The new touring partners have each sold out First Ave on their own, so they had no trouble packing the club for the first gig in a two-night stand. Their musical pairing looked just as effortless, as they played cohesively and excitedly all night.
The Dawes fellas certainly had their work cut out for them, though. After running through an hour of their own songs, the Angeleno boys returned and played two hours as Oberst’s backing band. And they didn’t just perform the songs from his new album and leave the rest to the solitary songwriter to play solo. They delved deep into Oberst’s catalog with his acts Bright Eyes and the Mystic Valley Band.
As its warmly received opening set proved once again, Dawes is a smooth-roller sort of band. It plays with a laid-back, even-keel steadiness and a whatever-will-be-will-be sense of anti-drama, evidenced Sunday in such songs as “Time Spent in Los Angeles,” “Most People” and the new one “Right on Time.”
Oberst, by contrast, has a needle-point intensity and a go-all-out-or-go-home kind of passion — a trait that earns him both ultra-rabid followers and dismissive naysayers. Dawes provided a sturdy, launching-pad-like base for Oberst to fly off on his explosive tangents. Songs often sounded like Dawes in the beginning but Oberst by the end, building from contemplative, hippie-esque ditties into contentious, punky roarers.
Hardly going the easy route himself, the 34-year-old Omaha songwriting veteran could have hired a new band to replicate his recordings more precisely.

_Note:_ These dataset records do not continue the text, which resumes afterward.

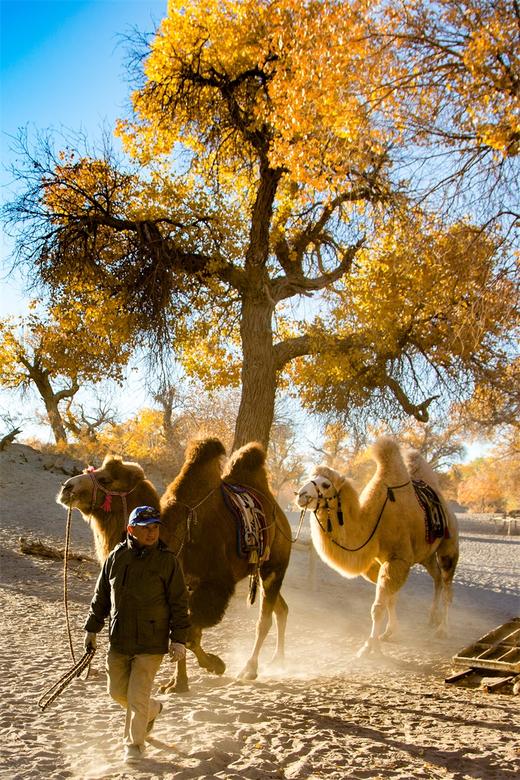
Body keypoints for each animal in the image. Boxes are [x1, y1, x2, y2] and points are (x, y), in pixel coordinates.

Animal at [160, 436, 292, 692]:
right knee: (281, 609)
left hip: (274, 567)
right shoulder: (184, 586)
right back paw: (277, 660)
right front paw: (177, 683)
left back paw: (250, 669)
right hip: (263, 573)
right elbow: (182, 633)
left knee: (264, 620)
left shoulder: (215, 583)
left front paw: (215, 665)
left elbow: (190, 635)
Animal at [296, 436, 460, 656]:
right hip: (426, 555)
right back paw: (432, 619)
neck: (373, 522)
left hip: (449, 546)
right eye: (309, 477)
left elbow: (378, 605)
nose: (301, 495)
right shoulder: (374, 563)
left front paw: (369, 646)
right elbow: (390, 599)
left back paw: (443, 629)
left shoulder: (397, 559)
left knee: (448, 584)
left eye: (325, 484)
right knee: (437, 579)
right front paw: (391, 633)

From the get-go the Dawes guys put their own stamp on his songs. They added a heavier, Neil Young-like reverberation to the opening tunes, “Time Forgot” and “Zig-Zagging Toward the Light,” the lead-off tracks from Oberst’s new album, “Upside Down Mountain.” Things really got interesting a few songs later with the Mystic Valley tune “Moab” and the Bright Eyes staple “Old Soul Song (For the New World),” both of which underwent the aforementioned transition from light to heavy and varied beautifully from the originals.
“There’s nothing the road cannot heal,” Oberst repeatedly declared in “Moab,” one of many songs that suited the poetic road-warrior persona of both acts. He introduced “Hit the Switch” as “a song about the restorative healing powers of alcohol,” and Dawes’ arrangement matched the manic, desperate lyrics.
In the night’s most raw-nerved, red-faced song — the new one “Desert Island Questionnaire,” which references a young girl’s murder — Dawes kept Oberst tethered to a simple, repetitive musical pattern as he reached his most complex songwriting feat of the night. Conversely, it was Dawes who cut loose toward the end of the show with the fiery pre-encore finale “I Got the Reason No. 2” and the encore highlight “Another Traveling Song.”
Jovial between songs, both Oberst and Dawes frontman Taylor Goldsmith preached their love for First Ave, with the former calling it “a special place to me.” Goldsmith said, “No matter where we are on our tour, it always feels like the most important part of the tour.” Sunday’s show certainly felt like one of the more important that either act has played there, a bold step outside their comfort zones despite the cozy confines.